A contemporary art exhibition with complex acoustic requirements for a wide range of display mediums: sound, films, artefacts and live performances. The challenge was to design a subtle space that enabled the audience to embody the exhibits without a loud overpowering language.
The concept of the design was skin. The journey began with a narrow anechoic chamber as a transitional space. The throat like, soft sound absorbant tunnel quietened the mind from the outside world and prepared the body for inner listening. Then an open landscape appeared with a series of pavilions inviting the audience to activate their senses through movement, touch and auditory perceptions.
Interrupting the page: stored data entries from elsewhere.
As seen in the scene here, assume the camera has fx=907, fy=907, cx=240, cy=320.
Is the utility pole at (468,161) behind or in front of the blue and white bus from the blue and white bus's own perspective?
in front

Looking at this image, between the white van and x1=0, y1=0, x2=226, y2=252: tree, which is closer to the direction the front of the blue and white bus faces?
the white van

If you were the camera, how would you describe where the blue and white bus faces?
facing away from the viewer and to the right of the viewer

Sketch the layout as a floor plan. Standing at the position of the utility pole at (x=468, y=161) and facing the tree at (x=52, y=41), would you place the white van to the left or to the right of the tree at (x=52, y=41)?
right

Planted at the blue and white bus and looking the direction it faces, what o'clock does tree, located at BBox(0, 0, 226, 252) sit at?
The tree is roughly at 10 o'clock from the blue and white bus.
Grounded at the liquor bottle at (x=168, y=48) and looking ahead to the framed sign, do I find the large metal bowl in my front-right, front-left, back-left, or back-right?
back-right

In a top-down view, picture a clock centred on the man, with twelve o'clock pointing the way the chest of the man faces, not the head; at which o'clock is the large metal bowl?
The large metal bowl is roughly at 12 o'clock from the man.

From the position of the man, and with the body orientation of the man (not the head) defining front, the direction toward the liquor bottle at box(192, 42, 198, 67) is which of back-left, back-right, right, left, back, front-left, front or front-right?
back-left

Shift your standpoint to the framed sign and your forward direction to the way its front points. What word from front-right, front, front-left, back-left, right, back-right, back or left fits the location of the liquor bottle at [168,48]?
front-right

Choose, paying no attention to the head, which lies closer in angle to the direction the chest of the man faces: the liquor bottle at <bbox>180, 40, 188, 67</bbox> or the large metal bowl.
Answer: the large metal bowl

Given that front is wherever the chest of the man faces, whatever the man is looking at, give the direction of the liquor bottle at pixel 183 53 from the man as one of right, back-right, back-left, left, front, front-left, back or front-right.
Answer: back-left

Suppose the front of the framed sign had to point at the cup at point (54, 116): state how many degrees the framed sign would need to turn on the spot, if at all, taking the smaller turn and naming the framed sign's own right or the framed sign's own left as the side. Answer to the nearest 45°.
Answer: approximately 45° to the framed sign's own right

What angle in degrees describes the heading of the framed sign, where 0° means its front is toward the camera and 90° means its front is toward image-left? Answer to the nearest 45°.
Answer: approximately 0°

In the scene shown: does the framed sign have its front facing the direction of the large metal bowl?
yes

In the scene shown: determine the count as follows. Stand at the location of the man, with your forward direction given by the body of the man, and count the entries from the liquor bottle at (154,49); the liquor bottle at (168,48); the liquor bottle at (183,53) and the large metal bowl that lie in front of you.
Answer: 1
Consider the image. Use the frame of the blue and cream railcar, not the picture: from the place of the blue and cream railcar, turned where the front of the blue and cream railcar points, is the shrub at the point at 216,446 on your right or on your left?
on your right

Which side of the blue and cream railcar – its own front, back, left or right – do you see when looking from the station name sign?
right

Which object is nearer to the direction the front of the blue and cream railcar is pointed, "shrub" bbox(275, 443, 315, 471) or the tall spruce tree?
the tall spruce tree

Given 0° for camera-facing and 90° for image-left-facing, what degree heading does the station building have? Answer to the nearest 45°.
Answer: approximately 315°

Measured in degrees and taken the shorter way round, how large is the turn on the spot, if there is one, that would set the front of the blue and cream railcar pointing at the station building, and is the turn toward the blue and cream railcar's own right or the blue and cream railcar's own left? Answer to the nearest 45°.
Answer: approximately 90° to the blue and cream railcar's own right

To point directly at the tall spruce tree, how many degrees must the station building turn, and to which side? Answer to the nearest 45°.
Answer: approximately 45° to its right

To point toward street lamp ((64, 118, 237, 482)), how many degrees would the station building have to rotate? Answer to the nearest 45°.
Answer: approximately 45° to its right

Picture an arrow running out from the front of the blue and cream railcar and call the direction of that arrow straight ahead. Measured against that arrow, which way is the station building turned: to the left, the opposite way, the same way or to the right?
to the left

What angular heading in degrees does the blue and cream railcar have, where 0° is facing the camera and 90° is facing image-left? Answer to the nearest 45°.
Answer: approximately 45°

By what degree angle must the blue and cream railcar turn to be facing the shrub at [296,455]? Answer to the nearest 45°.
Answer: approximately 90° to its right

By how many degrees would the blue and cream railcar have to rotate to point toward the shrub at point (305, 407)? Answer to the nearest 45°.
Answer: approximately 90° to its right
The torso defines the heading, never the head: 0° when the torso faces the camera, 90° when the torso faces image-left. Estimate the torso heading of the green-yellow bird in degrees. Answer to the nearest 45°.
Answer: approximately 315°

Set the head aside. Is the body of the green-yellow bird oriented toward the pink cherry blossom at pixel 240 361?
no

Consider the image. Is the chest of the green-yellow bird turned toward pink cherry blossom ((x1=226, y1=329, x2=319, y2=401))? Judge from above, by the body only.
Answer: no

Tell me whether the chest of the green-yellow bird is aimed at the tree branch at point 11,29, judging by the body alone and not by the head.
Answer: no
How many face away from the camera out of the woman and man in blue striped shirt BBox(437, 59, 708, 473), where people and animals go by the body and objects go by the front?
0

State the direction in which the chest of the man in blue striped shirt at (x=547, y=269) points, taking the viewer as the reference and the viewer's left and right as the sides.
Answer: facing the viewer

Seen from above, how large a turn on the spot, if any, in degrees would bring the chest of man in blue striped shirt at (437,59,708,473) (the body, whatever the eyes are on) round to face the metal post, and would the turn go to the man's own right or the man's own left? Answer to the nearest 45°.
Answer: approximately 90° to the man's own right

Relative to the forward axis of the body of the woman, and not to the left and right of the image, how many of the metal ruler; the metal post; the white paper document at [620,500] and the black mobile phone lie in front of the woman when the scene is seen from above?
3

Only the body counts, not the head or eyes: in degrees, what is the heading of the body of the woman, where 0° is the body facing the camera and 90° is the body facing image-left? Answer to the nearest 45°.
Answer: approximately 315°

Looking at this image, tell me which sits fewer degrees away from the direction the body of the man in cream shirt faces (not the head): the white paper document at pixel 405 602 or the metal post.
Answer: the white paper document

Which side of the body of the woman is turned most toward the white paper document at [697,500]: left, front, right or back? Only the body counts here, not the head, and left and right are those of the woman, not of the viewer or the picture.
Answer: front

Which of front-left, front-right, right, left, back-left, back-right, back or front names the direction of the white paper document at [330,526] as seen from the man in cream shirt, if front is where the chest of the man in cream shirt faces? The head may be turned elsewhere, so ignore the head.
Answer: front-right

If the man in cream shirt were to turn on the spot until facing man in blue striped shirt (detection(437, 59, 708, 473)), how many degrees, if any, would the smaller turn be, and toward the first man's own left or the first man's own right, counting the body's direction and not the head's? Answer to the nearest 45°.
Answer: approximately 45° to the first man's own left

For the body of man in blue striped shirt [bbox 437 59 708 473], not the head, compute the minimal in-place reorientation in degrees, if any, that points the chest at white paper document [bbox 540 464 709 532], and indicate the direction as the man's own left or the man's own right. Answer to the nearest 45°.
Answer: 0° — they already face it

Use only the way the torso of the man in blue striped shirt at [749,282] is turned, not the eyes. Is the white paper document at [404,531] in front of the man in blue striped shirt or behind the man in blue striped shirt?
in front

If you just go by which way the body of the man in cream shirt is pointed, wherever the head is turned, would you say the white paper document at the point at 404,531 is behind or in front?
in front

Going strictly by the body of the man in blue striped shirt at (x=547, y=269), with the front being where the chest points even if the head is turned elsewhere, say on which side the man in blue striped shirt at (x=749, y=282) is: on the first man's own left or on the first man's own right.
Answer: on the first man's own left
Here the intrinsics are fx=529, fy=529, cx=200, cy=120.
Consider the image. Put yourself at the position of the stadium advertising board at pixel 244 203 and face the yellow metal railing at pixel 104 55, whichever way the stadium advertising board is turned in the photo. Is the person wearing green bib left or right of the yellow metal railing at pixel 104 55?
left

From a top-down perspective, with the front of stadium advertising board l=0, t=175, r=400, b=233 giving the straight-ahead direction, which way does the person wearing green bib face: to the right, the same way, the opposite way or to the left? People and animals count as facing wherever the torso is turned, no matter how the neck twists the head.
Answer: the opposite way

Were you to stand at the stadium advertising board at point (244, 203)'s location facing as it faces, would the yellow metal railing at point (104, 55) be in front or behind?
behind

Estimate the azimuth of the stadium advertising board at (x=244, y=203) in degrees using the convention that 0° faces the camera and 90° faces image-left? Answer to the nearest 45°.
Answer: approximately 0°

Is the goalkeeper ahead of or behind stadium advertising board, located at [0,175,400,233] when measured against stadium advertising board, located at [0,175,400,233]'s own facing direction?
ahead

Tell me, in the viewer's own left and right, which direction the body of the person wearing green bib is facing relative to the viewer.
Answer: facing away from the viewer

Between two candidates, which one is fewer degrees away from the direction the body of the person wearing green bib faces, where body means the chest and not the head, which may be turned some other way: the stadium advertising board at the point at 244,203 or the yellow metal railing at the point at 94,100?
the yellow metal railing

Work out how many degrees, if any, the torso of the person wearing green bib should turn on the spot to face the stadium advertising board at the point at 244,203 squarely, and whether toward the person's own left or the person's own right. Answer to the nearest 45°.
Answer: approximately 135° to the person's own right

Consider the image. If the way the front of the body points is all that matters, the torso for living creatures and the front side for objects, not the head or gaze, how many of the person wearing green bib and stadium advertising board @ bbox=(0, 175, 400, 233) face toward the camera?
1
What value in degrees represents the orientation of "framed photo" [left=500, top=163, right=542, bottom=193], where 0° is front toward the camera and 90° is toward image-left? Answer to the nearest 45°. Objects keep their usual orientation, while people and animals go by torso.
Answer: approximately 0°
Tactile materials were assembled to evoke the configuration of the human body: silicone and mesh represented the skin, insulation evoked the softness of the flesh and the building’s structure resembled the bones. Pavilions and walls became the sensorial skin; containers that allowed the audience to embody a complex auditory journey of birds, melodies, screams and sounds. The walls and seating were soft so that one could lean into them providing a grounding and familiarity that offset the sometimes unsettling experience of the exhibits.
We inhabit a world full of voices. Our lives play out to a soundtrack of whispers, screams, commands, laughter and songs. A cry announces our first entry into the world, and the voice emerging from inside us acts as an indicator of physical and emotional health. The result of a sophisticated synchronisation between our respiratory and digestive systems, voices can also arise from other sources, such as spiritual guides, the subconscious, or machines that mimic speech. Elusive, immaterial, yet infinitely textured, our voices can fill large spaces or be lost completely.”